Back to the drawing board

Their schoolbags stuffed with books, children across the country returned to the classroom yesterday. The younger ones believe they have more to learn from TV than from school; their older schoolmates feel the same about their cramming schools. Braving the orthopedics’ warnings, pupils showed up at schools overburdened with textbooks. Well, not quite. Many have not received their books, or at least not all of them. But there’s plenty of time until November, just as there is plenty of time (till next June) to cover the tens of thousands of vacancies for kindergarten and primary school teachers as well as professors. Thus continues one of our many precious traditions: September always catches us unprepared, no matter who is in power. It’s as if no one knows that schools, these ugly and inhospitable buildings, open their doors to pupils each September. Year after year, state officials have the look of those same bewildered first-year primary school students they are responsible for.
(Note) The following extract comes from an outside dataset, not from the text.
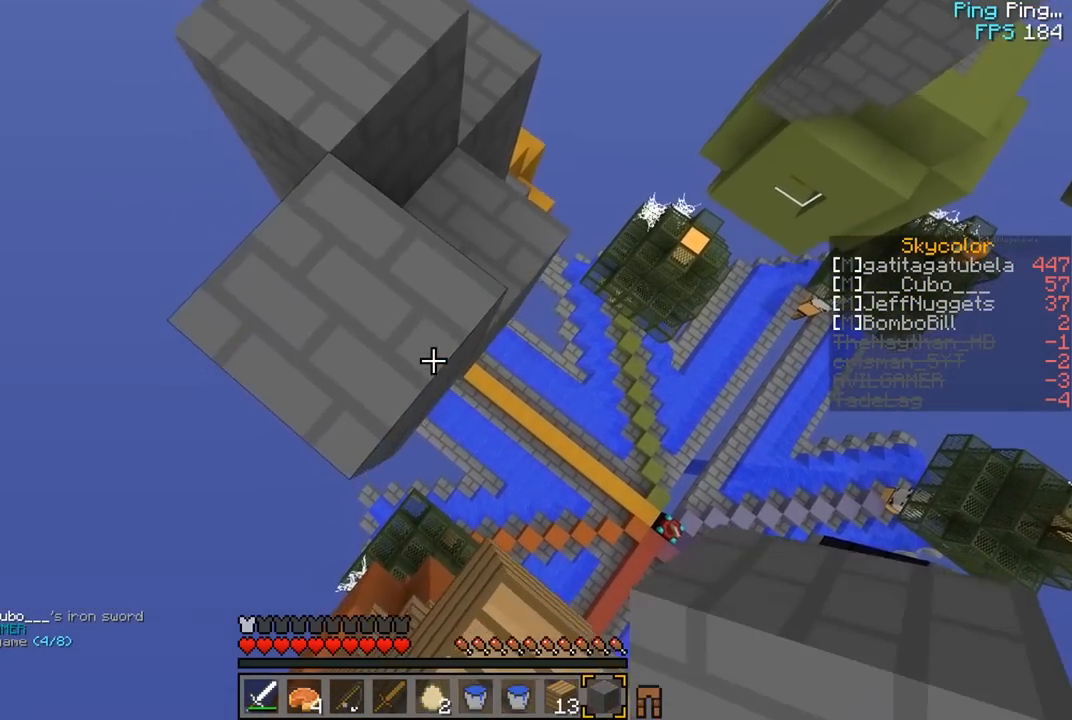
{"keys": ["d"], "mouse": ["right"], "events": [[67, "a", "down"], [83, "mouse_right", "up"], [167, "a", "up"], [167, "mouse_right", "down"], [250, "s", "up"], [467, "d", "down"]]}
Nevertheless, self-congratulatory statements assure that «everything is under control» and that «nothing is missing.» Marietta Giannakou, the education minister, has proved no exception. Many of the problems besetting the education system were inherited from her Socialist predecessors, who kept education spending well below 5 percent of the budget. However, given the lack of radical improvement, one would expect that the government would at least avoid self-praise. Giannakou should have no problem retrieving the statements issued by ND while it was in opposition. She would then realize that although things are the same, her party brags about what it once blamed on PASOK. The Socialists behave the same, and these problems will no doubt resurface next year. After all, it’s a long tradition.